Rezim itu kemungkinan menggunakan jaringan bot di Twitter untuk memperkuat pesan yang menghasut orang untuk bergabung dengan kerusuhan, katanya, mengutip penelitian terbaru yang menunjukkan bahwa bot memainkan peran penting dalam membentuk percakapan tentang pandemi. Analis di Carnegie Mellon University menemukan bahwa 40 persen diskusi seputar COVID-19 berasal dari bot. Akun-akun itu membentuk 82 persen dari 50 tweeter berpengaruh teratas, dan 62 persen dari 1.000 tweeter ulang yang berpengaruh. Spalding mengatakan review diskusi saat ini tentang protes kemungkinan akan menghasilkan hasil yang sama.

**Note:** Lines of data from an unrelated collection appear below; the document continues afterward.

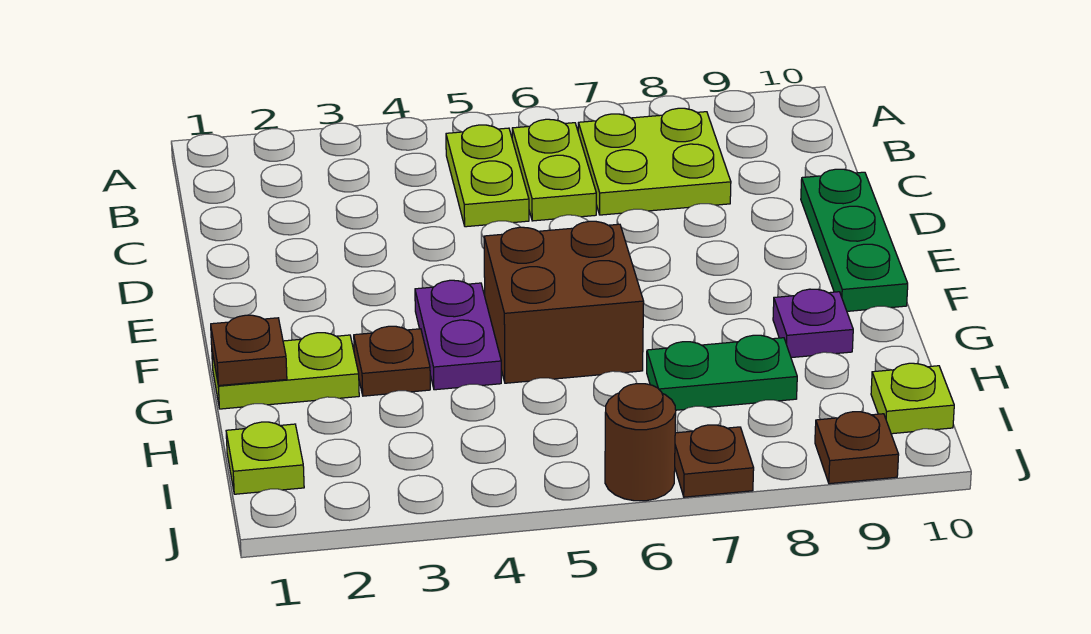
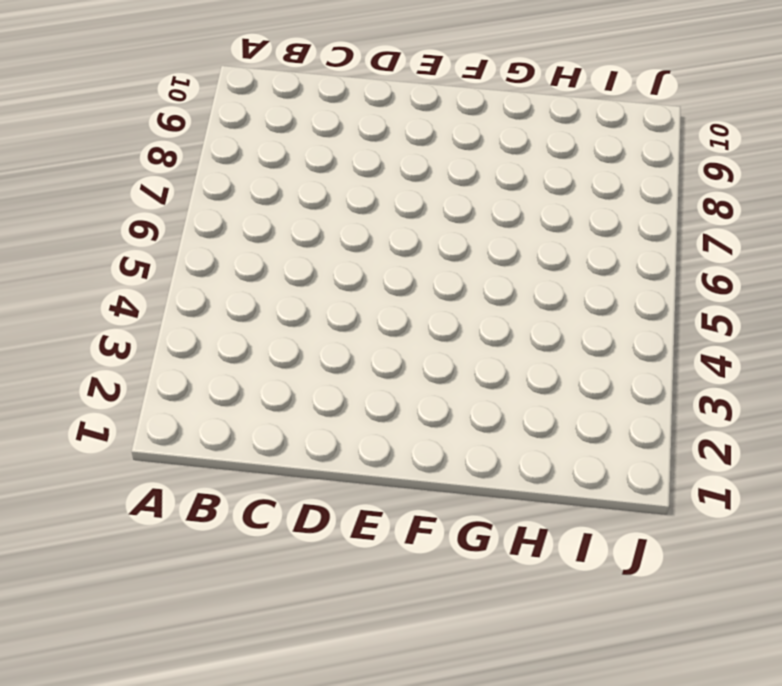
none -> lime 1x2 plate [446,125,529,227]
none -> lime 1x2 plate [512,119,596,221]
none -> lime 2x2 plate [578,108,731,215]

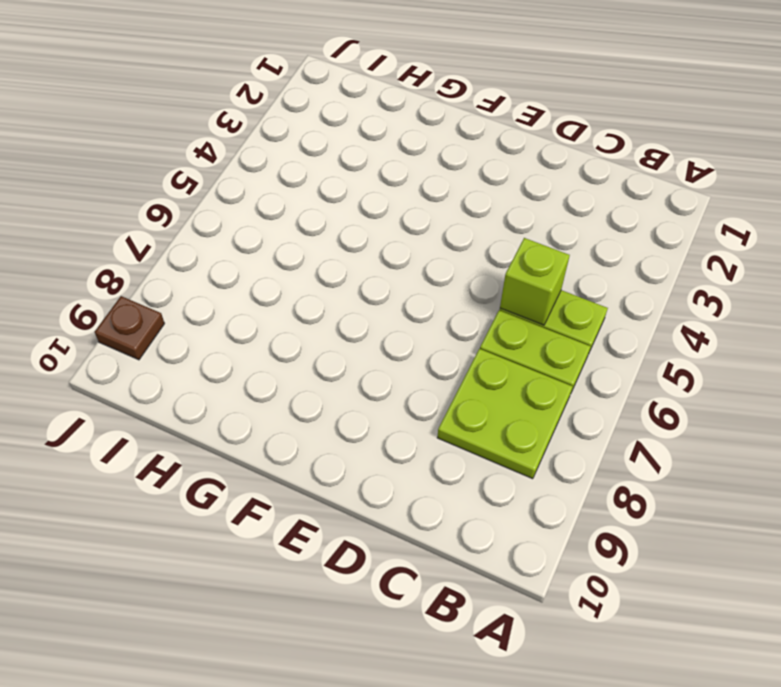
lime 1x1 brick [500,238,570,325] -> none
none -> green 1x3 plate [801,169,908,311]
none -> purple 1x2 plate [415,280,501,390]
none -> brown 2x2 brick [484,221,644,383]

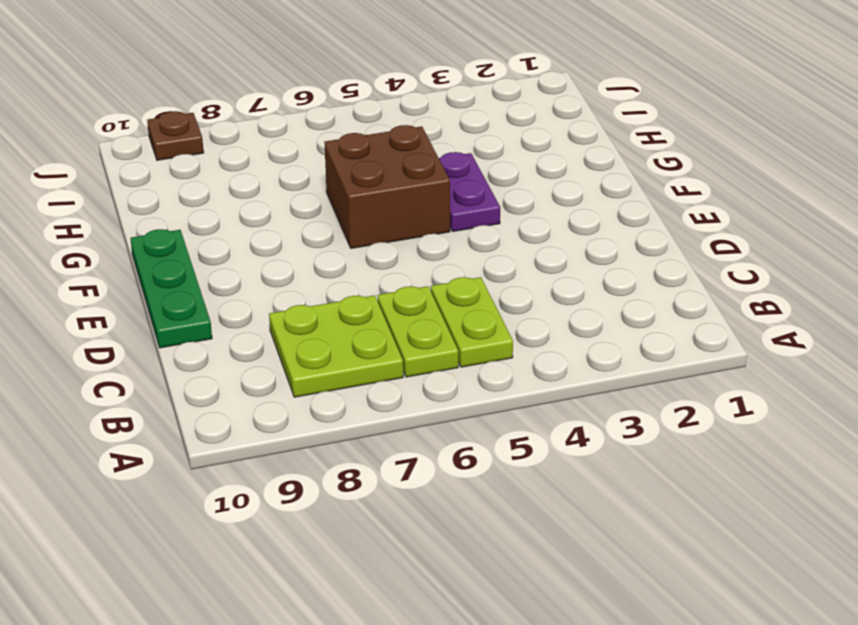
none -> lime 1x2 plate [212,333,359,409]
none -> brown 1x1 plate [354,326,430,396]
none -> purple 1x1 plate [773,289,853,358]

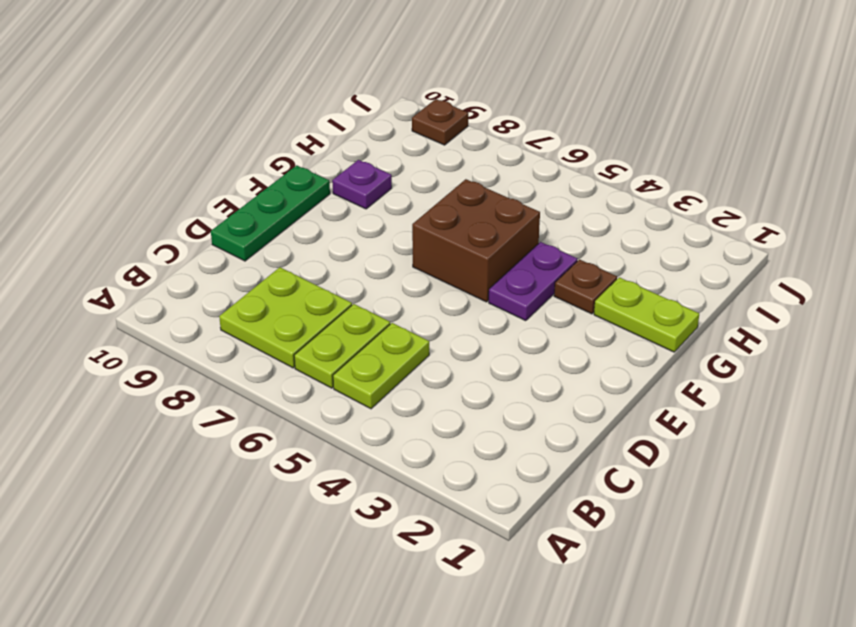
none -> green 1x2 plate [647,335,797,410]
none -> lime 1x1 plate [226,422,304,494]
none -> lime 1x1 plate [871,363,954,434]

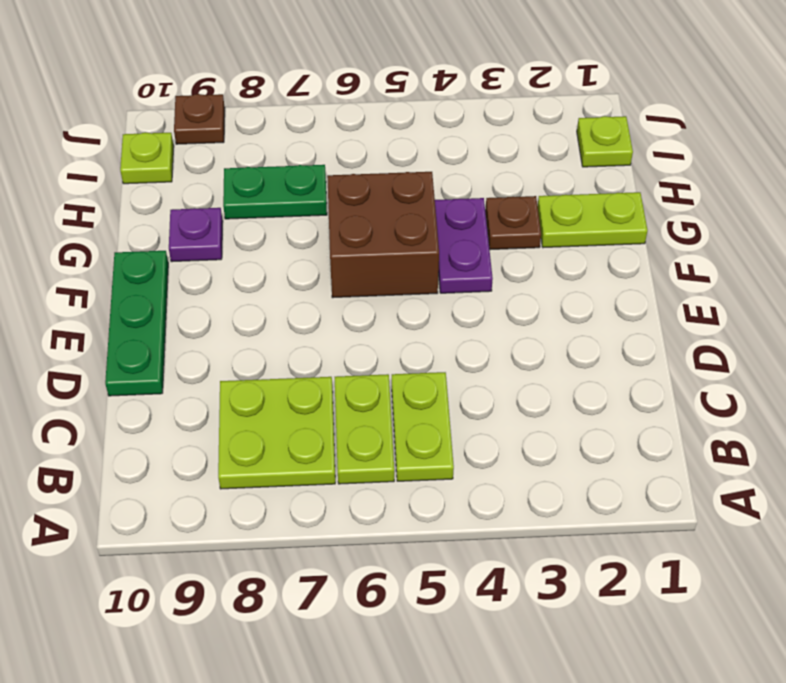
none -> brown 1x1 round brick [605,384,676,501]
none -> brown 1x1 plate [675,425,754,497]
none -> brown 1x1 plate [211,315,287,386]

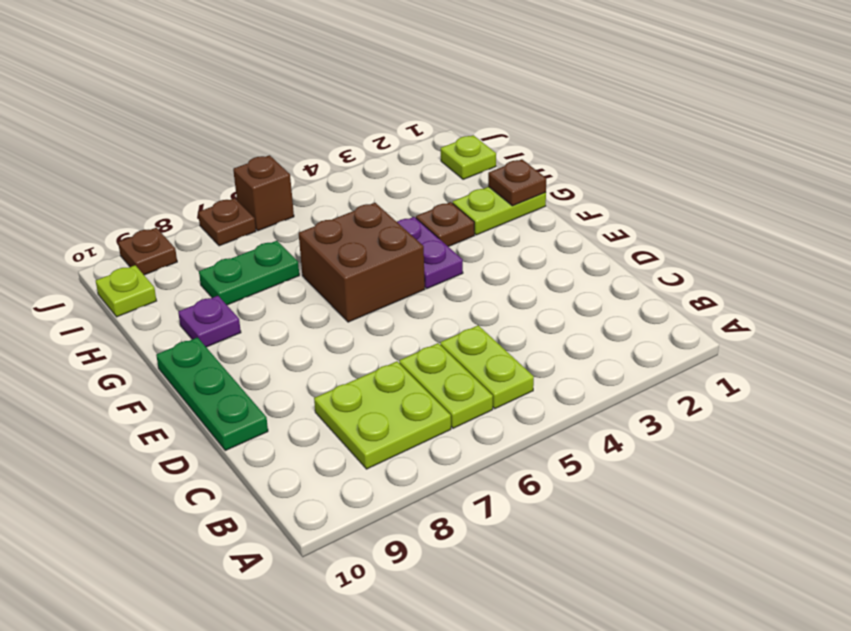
brown 1x1 brick [233,155,294,231] -> brown 1x1 round brick [605,384,676,501]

“Lingkungan media sosial akan menyediakan platform yang mudah bagi aktor negara untuk menghasut lebih banyak aktivitas [dalam protes],” Spalding mengatakan kepada The Epoch Times. "Mereka menggunakan platform ini untuk meningkatkan skala kekerasan."

Menyerang Demokrasi

Pejabat A.S. mengecam upaya Beijing untuk menyamakan protes Hong Kong dengan kerusuhan di Amerika Serikat. Rezim Tiongkok secara konsisten menggambarkan pemrotes pro-demokrasi sebagai "perusuh" yang perlu ditekan.

“Ini sangat berbeda,” kata Pompeo kepada Fox News pada hari Minggu. “Kami memiliki aturan hukum. Kami memiliki orang-orang Amerika yang baik di seluruh negeri ini yang bermasalah dengan apa yang terjadi, dan mereka memiliki kesempatan untuk berbicara secara bebas tentang hal itu. Tidak seperti yang ada di Tiongkok. Partai Komunis Tiongkok mencegah kebebasan berekspresi semacam itu.”

Sementara itu, O'Brien menunjukkan bahwa perbedaan antara Amerika Serikat dan musuh asingnya adalah bahwa, "Ketika ini terjadi, kita akan sampai ke dasarnya dan kita akan membersihkannya. Itu tidak akan ditutup-tutupi. Dan ini tidak dilakukan atas nama Partai atau atas nama negara."

Dale menyerukan kemunafikan di balik beberapa pernyataan rezim tentang protes Floyd. Hua pada hari Senin menulis dalam tweet: “Semua nyawa penting. Kami berdiri kokoh dengan teman-teman Afrika kami. Kami sangat menentang segala bentuk diskriminasi rasial dan ekspresi rasial dari rasisme dan kebencian.”

Mengabaikan tweet itu sebagai "oportunistik," Dale menunjuk pelanggaran HAM yang meluas dari rezim terhadap etnis minoritas, serta catatannya sendiri tentang kebrutalan polisi.

Kerusuhan sipil di Amerika Serikat masuk ke dalam pesan rezim bahwa model otoriternya lebih unggul daripada pemerintahan yang demokratis, K. T. McFarland, mantan wakil penasihat keamanan nasional, mengatakan dalam program “American Thought Leaders” The Epoch Times.

“Mereka menunjuk pada semua hal ini, baik itu krisis ekonomi pada tahun 2008, pandemi, demonstrasi Amerika, penjarahan di jalan-jalan, pendakwaan," kata McFarland. "Dan mereka berkata, ‘Lihat, kami tidak memiliki masalah ini di Tiongkok. Demokrasi memiliki masalah ini, sistem pasar bebas memiliki masalah ini.’”

Dia menambahkan, "Semakin Amerika terlihat terpecah belah dan semakin banyak gambar orang Amerika menjarah di jalan-jalan... semua hal ini, itu hanya bahan pendukung dalam narasi Tiongkok itu.”